Earlier this week I put live some Perl code that took bookmarks I was posting to del.icio.us and added them automatically to my blog.
I’ve had a few people ask how I was able to do this, and it’s no big secret.
del.icio.us expose an API that anyone can use to interact with their service. I’m using this with some Perl glue to aggregate the previous days posts and put them up on my own site.
The function I’m using is GET, which can take a date as an optional parameter. I use this parameter to get all postings from yesterday. So if the date today is 25th November 2005, to get yesterdays posts from del.icio.us I call the URL http://del.icio.us/api/posts/get?dt=2005-11-24.
All API calls to del.icio.us use HTTP-Auth, these are your site login and password.
To access this data using perl, we can use the LWP modules from CPAN.
my $ua = LWP::UserAgent->new;
$ua->agent('robslinkbot/0.1 (+http://www.robertprice.co.uk)');
my $get_url = 'http://del.icio.us/api/posts/get?dt=' . $yesterday;
my $req = HTTP::Request->new(GET => $get_url);
$req->authorization_basic(USERNAME, PASSWORD);
my $res = $ua->request($req);
if ($res->is_success) {
my $xml = $res->content;
} else {
warn "unable to get content from del.icio.usn";
}
In this case USERNAME
and PASSWORD
are both two constant values with my username and password defined in. You’ll need to put your own details in here.
You’ll also notice that I’m setting the agent to be robslinkbot/0.1 (+http://www.robertprice.co.uk)
. del.icio.us specicially request that a user-agent is set as they tend to ban generic user-agents from time to time. If I didn’t set this, it would be set to something like lwp-perl
.
So now we have this code, and if it’s worked correctly, I should have my posts from the previous day in the variable $xml, and if it’s not worked, I should have seen a warning informing me that the script was unable to get content from del.icio.us.
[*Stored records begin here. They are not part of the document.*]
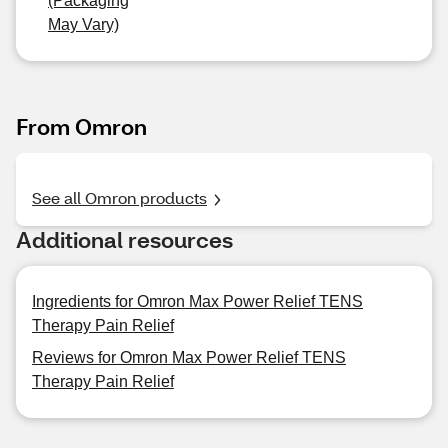
(Packaging
May Vary)
From Omron
See all Omron products
Additional resources
Ingredients for Omron Max Power Relief TENS
Therapy Pain Relief
Reviews for Omron Max Power Relief TENS
Therapy Pain Relief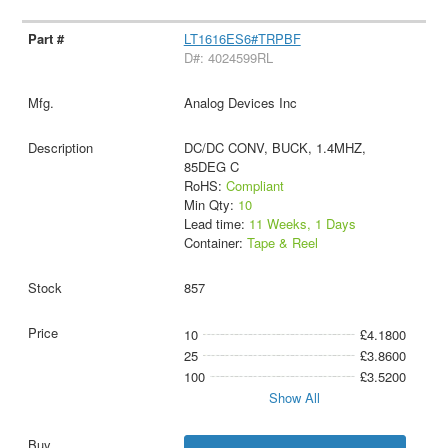
LT1616ES6#TRPBF
D#: 4024599RL
Analog Devices Inc
DC/DC CONV, BUCK, 1.4MHZ,
85DEG C
RoHS:
Compliant
Min Qty:
10
Lead time:
11 Weeks, 1 Days
Container:
Tape & Reel
857
10
£4.1800
25
£3.8600
100
£3.5200
Show All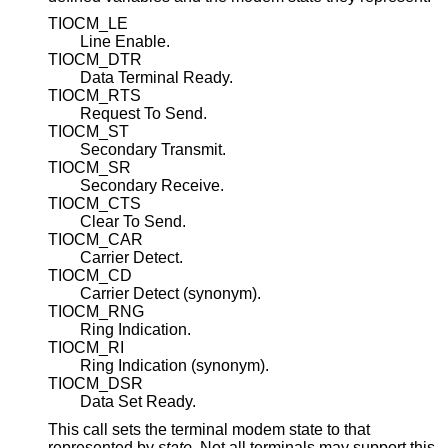
TIOCM_LE
Line Enable.
TIOCM_DTR
Data Terminal Ready.
TIOCM_RTS
Request To Send.
TIOCM_ST
Secondary Transmit.
TIOCM_SR
Secondary Receive.
TIOCM_CTS
Clear To Send.
TIOCM_CAR
Carrier Detect.
TIOCM_CD
Carrier Detect (synonym).
TIOCM_RNG
Ring Indication.
TIOCM_RI
Ring Indication (synonym).
TIOCM_DSR
Data Set Ready.
This call sets the terminal modem state to that
represented by
state
. Not all terminals may support this.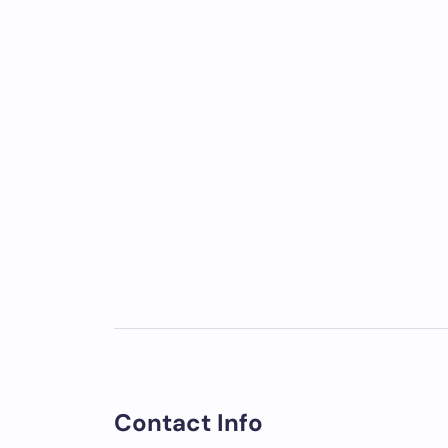
Contact Info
We can parse the XML provided very easily using one of Perl’s many XML modules. In this case, I’m going to use XML::XPath
.
As we’ll have multiple bookmarks (hopefully), we’ll create a list of hashrefs. The hashrefs will contain the information relating to the post.
Ok, so firstly we create a variable called @posts to store the hashrefs in.
my @posts;
Now we can create our XML::XPath object, and get it to parse the xml we’ve already downloaded from del.icio.us and have in the $xml variable.
my $xp = XML::XPath->new(xml => $xml);
We need to see if the XPath /posts/post exists, if it does it means we have posts to parse.
if ($xp->exists('/posts/post')) {
Now we have to find al the posts and iterate over them
foreach my $posts ($xp->find('//post')->get_nodelist) {
Now all we do is to extract the information we need from each post, store it in our hashref and finally store it in the @posts list.
my $post_hashref;
## we use .= to stringify the find value, must be a better way to do that.
$post_hashref->{'href'} .= $posts->find('@href');
$post_hashref->{'description'} .= $posts->find('@description');
$post_hashref->{'time'} .= $posts->find('@time');
$post_hashref->{'hash'} .= $posts->find('@hash');
$post_hashref->{'extended'} .= $posts->find('@extended');
my @tags = split(/ /, $posts->find('@tag'));
$post_hashref->{'tags'} = @tags;
push @posts, $post_hashref;
You may have noticed that we have split the tags and stored them as a list. I just find this easier to work with.
And that is about it. You should have list you can iterate over, or pass to something like Template Toolkit for displaying. This is a process I use on robertprice.co.uk.